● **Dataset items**
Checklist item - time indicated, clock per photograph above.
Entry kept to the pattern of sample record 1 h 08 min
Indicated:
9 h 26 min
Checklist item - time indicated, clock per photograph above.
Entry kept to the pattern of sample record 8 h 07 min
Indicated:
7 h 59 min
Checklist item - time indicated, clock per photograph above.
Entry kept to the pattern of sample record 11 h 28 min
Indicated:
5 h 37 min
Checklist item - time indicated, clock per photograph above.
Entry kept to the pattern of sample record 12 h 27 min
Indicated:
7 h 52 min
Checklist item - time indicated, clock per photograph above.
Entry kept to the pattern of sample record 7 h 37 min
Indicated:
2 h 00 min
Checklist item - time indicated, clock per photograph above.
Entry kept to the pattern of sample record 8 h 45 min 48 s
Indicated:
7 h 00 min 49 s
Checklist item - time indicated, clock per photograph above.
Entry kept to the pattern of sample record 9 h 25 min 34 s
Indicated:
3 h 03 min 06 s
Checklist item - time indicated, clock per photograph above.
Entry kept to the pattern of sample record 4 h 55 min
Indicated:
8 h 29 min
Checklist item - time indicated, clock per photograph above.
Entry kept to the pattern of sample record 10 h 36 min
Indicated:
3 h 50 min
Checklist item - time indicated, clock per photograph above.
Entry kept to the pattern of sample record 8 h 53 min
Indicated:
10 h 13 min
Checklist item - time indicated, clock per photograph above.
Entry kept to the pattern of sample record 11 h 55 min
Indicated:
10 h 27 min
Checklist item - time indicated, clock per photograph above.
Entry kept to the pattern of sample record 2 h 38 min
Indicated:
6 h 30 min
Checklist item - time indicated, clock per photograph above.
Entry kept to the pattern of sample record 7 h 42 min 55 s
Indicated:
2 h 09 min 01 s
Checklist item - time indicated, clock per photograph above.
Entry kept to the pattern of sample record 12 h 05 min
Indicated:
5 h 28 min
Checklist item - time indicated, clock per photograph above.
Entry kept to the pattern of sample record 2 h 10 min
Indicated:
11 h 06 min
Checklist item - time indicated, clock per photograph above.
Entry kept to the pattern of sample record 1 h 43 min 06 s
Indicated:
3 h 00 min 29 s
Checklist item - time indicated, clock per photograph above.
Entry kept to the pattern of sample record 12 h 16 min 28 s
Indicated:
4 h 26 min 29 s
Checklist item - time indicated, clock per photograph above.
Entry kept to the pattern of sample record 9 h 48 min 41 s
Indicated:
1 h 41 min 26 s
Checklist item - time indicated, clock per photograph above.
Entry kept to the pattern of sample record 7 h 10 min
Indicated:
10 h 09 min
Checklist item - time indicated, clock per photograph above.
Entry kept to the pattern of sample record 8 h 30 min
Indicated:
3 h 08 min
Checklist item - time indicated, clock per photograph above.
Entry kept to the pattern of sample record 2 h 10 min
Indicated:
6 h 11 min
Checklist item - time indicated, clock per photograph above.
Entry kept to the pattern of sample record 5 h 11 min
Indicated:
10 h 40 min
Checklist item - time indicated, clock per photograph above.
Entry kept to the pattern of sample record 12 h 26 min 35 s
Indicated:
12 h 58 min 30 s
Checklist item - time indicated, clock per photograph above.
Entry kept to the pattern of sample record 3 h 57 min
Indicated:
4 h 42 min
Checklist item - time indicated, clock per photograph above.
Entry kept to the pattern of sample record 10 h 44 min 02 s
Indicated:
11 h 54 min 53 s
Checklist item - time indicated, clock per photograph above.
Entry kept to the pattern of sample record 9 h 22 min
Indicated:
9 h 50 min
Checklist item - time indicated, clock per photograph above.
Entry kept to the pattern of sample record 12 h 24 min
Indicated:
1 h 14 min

● **Work to be completed**
Reproduce all of the items above with every "Checklist item" changed to "Logbook entry". Keep everything else the same.

● **Written response**
Logbook entry - time indicated, clock per photograph above.
Entry kept to the pattern of sample record 1 h 08 min
Indicated:
9 h 26 min
Logbook entry - time indicated, clock per photograph above.
Entry kept to the pattern of sample record 8 h 07 min
Indicated:
7 h 59 min
Logbook entry - time indicated, clock per photograph above.
Entry kept to the pattern of sample record 11 h 28 min
Indicated:
5 h 37 min
Logbook entry - time indicated, clock per photograph above.
Entry kept to the pattern of sample record 12 h 27 min
Indicated:
7 h 52 min
Logbook entry - time indicated, clock per photograph above.
Entry kept to the pattern of sample record 7 h 37 min
Indicated:
2 h 00 min
Logbook entry - time indicated, clock per photograph above.
Entry kept to the pattern of sample record 8 h 45 min 48 s
Indicated:
7 h 00 min 49 s
Logbook entry - time indicated, clock per photograph above.
Entry kept to the pattern of sample record 9 h 25 min 34 s
Indicated:
3 h 03 min 06 s
Logbook entry - time indicated, clock per photograph above.
Entry kept to the pattern of sample record 4 h 55 min
Indicated:
8 h 29 min
Logbook entry - time indicated, clock per photograph above.
Entry kept to the pattern of sample record 10 h 36 min
Indicated:
3 h 50 min
Logbook entry - time indicated, clock per photograph above.
Entry kept to the pattern of sample record 8 h 53 min
Indicated:
10 h 13 min
Logbook entry - time indicated, clock per photograph above.
Entry kept to the pattern of sample record 11 h 55 min
Indicated:
10 h 27 min
Logbook entry - time indicated, clock per photograph above.
Entry kept to the pattern of sample record 2 h 38 min
Indicated:
6 h 30 min
Logbook entry - time indicated, clock per photograph above.
Entry kept to the pattern of sample record 7 h 42 min 55 s
Indicated:
2 h 09 min 01 s
Logbook entry - time indicated, clock per photograph above.
Entry kept to the pattern of sample record 12 h 05 min
Indicated:
5 h 28 min
Logbook entry - time indicated, clock per photograph above.
Entry kept to the pattern of sample record 2 h 10 min
Indicated:
11 h 06 min
Logbook entry - time indicated, clock per photograph above.
Entry kept to the pattern of sample record 1 h 43 min 06 s
Indicated:
3 h 00 min 29 s
Logbook entry - time indicated, clock per photograph above.
Entry kept to the pattern of sample record 12 h 16 min 28 s
Indicated:
4 h 26 min 29 s
Logbook entry - time indicated, clock per photograph above.
Entry kept to the pattern of sample record 9 h 48 min 41 s
Indicated:
1 h 41 min 26 s
Logbook entry - time indicated, clock per photograph above.
Entry kept to the pattern of sample record 7 h 10 min
Indicated:
10 h 09 min
Logbook entry - time indicated, clock per photograph above.
Entry kept to the pattern of sample record 8 h 30 min
Indicated:
3 h 08 min
Logbook entry - time indicated, clock per photograph above.
Entry kept to the pattern of sample record 2 h 10 min
Indicated:
6 h 11 min
Logbook entry - time indicated, clock per photograph above.
Entry kept to the pattern of sample record 5 h 11 min
Indicated:
10 h 40 min
Logbook entry - time indicated, clock per photograph above.
Entry kept to the pattern of sample record 12 h 26 min 35 s
Indicated:
12 h 58 min 30 s
Logbook entry - time indicated, clock per photograph above.
Entry kept to the pattern of sample record 3 h 57 min
Indicated:
4 h 42 min
Logbook entry - time indicated, clock per photograph above.
Entry kept to the pattern of sample record 10 h 44 min 02 s
Indicated:
11 h 54 min 53 s
Logbook entry - time indicated, clock per photograph above.
Entry kept to the pattern of sample record 9 h 22 min
Indicated:
9 h 50 min
Logbook entry - time indicated, clock per photograph above.
Entry kept to the pattern of sample record 12 h 24 min
Indicated:
1 h 14 min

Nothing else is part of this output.